Die geplante Verschmelzung der DEGES mit der Autobahn GmbH scheint verfassungsrechtlich kritisch. Nun droht ein kompletter Stillstand im Straßenbau.

Der Bundesrechnungshof hat beanstandet, dass durch die geplante Verschmelzung der Deutschen Einheit Fernstraßenplanungs- und –bau GmbH (DEGES) mit der Autobahn GmbH des Bundes die Trennung zwischen den Aufgaben von Bund und Ländern nicht mehr gewährleistet sei.

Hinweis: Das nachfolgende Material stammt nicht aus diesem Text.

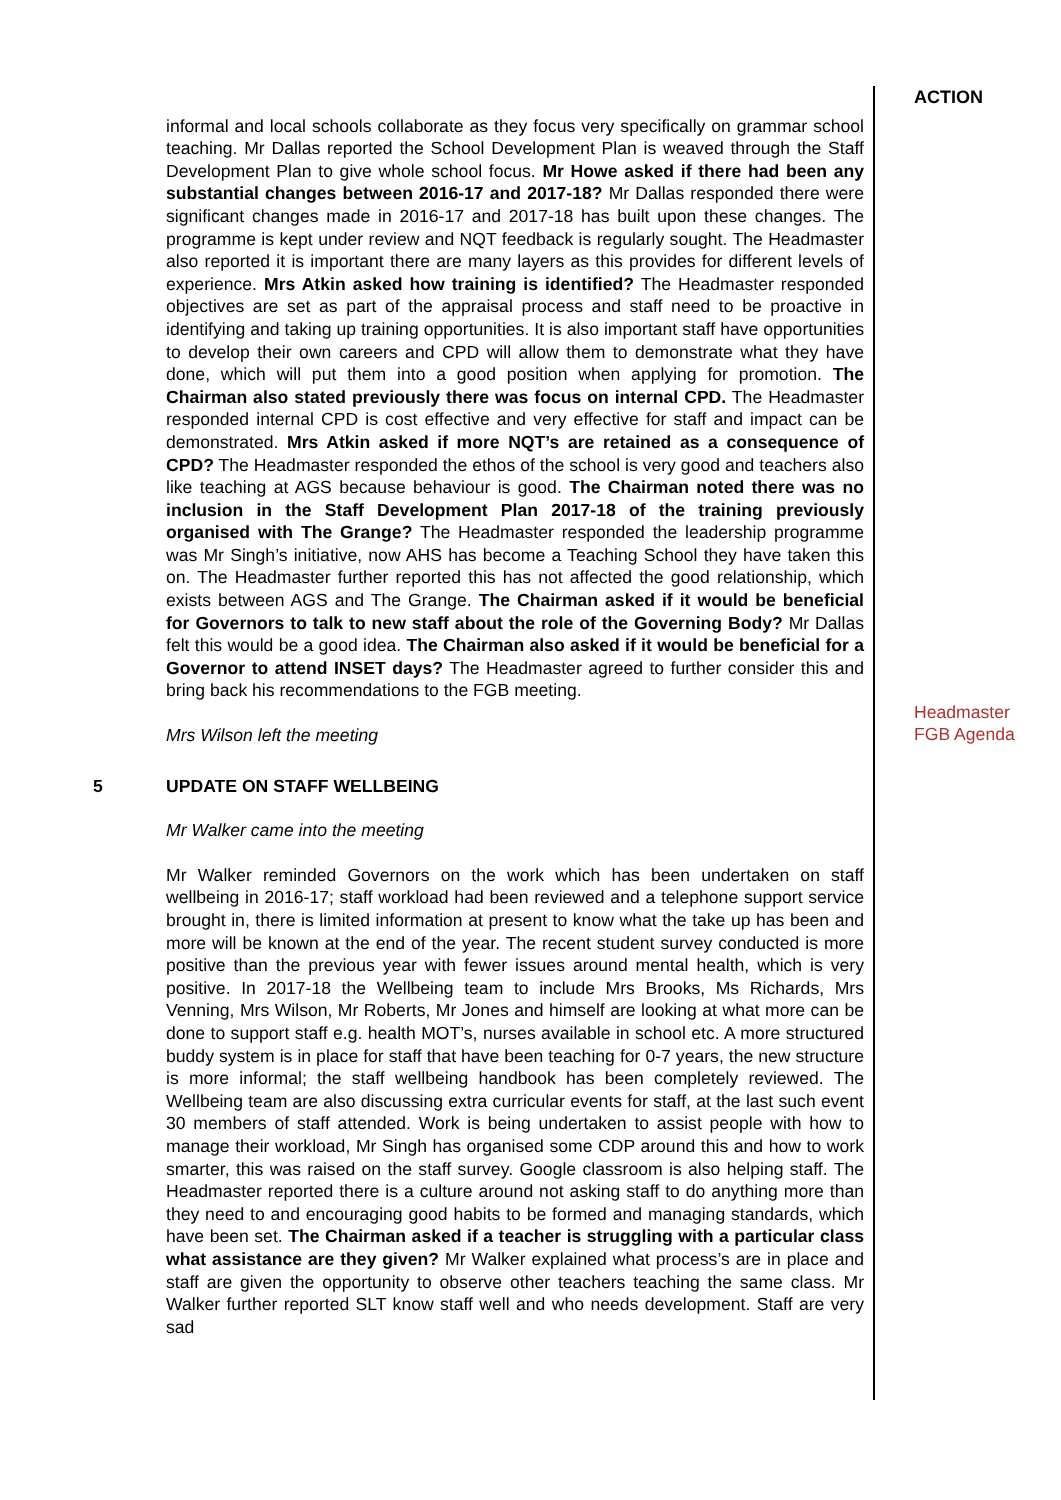ACTION
informal and local schools collaborate as they focus very specifically on grammar school teaching. Mr Dallas reported the School Development Plan is weaved through the Staff Development Plan to give whole school focus. Mr Howe asked if there had been any substantial changes between 2016-17 and 2017-18? Mr Dallas responded there were significant changes made in 2016-17 and 2017-18 has built upon these changes. The programme is kept under review and NQT feedback is regularly sought. The Headmaster also reported it is important there are many layers as this provides for different levels of experience. Mrs Atkin asked how training is identified? The Headmaster responded objectives are set as part of the appraisal process and staff need to be proactive in identifying and taking up training opportunities. It is also important staff have opportunities to develop their own careers and CPD will allow them to demonstrate what they have done, which will put them into a good position when applying for promotion. The Chairman also stated previously there was focus on internal CPD. The Headmaster responded internal CPD is cost effective and very effective for staff and impact can be demonstrated. Mrs Atkin asked if more NQT’s are retained as a consequence of CPD? The Headmaster responded the ethos of the school is very good and teachers also like teaching at AGS because behaviour is good. The Chairman noted there was no inclusion in the Staff Development Plan 2017-18 of the training previously organised with The Grange? The Headmaster responded the leadership programme was Mr Singh’s initiative, now AHS has become a Teaching School they have taken this on. The Headmaster further reported this has not affected the good relationship, which exists between AGS and The Grange. The Chairman asked if it would be beneficial for Governors to talk to new staff about the role of the Governing Body? Mr Dallas felt this would be a good idea. The Chairman also asked if it would be beneficial for a Governor to attend INSET days? The Headmaster agreed to further consider this and bring back his recommendations to the FGB meeting.
Mrs Wilson left the meeting
Headmaster
FGB Agenda
5 UPDATE ON STAFF WELLBEING
Mr Walker came into the meeting
Mr Walker reminded Governors on the work which has been undertaken on staff wellbeing in 2016-17; staff workload had been reviewed and a telephone support service brought in, there is limited information at present to know what the take up has been and more will be known at the end of the year. The recent student survey conducted is more positive than the previous year with fewer issues around mental health, which is very positive. In 2017-18 the Wellbeing team to include Mrs Brooks, Ms Richards, Mrs Venning, Mrs Wilson, Mr Roberts, Mr Jones and himself are looking at what more can be done to support staff e.g. health MOT’s, nurses available in school etc. A more structured buddy system is in place for staff that have been teaching for 0-7 years, the new structure is more informal; the staff wellbeing handbook has been completely reviewed. The Wellbeing team are also discussing extra curricular events for staff, at the last such event 30 members of staff attended. Work is being undertaken to assist people with how to manage their workload, Mr Singh has organised some CDP around this and how to work smarter, this was raised on the staff survey. Google classroom is also helping staff. The Headmaster reported there is a culture around not asking staff to do anything more than they need to and encouraging good habits to be formed and managing standards, which have been set. The Chairman asked if a teacher is struggling with a particular class what assistance are they given? Mr Walker explained what process’s are in place and staff are given the opportunity to observe other teachers teaching the same class. Mr Walker further reported SLT know staff well and who needs development. Staff are very sad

Durch diese verfassungsrechtlichen Bedenken wurden bereits vergebene Ausschreibungen in Frage gestellt und was als gewinnbringende Reform geplant war, droht nun eine Katastrophe für die mittelständische Bauwirtschaft zu werden.  Am 06. August fand eine Beratung zu dem nun drohenden Stillstand im Straßenbau statt. „Es darf durch die geplante Verschmelzung der DEGES mit der Autobahn GmbH keine Einschränkungen bei den Vergabeverfahren im Straßenbau geben”, fordert Felix Pakleppa, Hauptgeschäftsführer des Zentralverbands Deutsches Baugewerbe (ZDB). „Es wäre fatal für unsere Infrastrukturpolitik, wenn mit dem Start der Autobahn GmbH die Auftragsverwaltung der Bundesstraßen zum Stillstand gebracht würde.” Pakleppa fordert, dass die Aufgaben klar verteilt werden, um die Bedenken des Bundesrechnungshofes zu berücksichtigen. Eine erneute Ausschreibung der Aufträge, die bereits durch die Länder an die DEGES vergeben wurden und auch der Aufbau landeseigener Auftragsverwaltungen sei genau das Gegenteil davon, was mit der Autobahnreform eigentlich beabsichtigt war.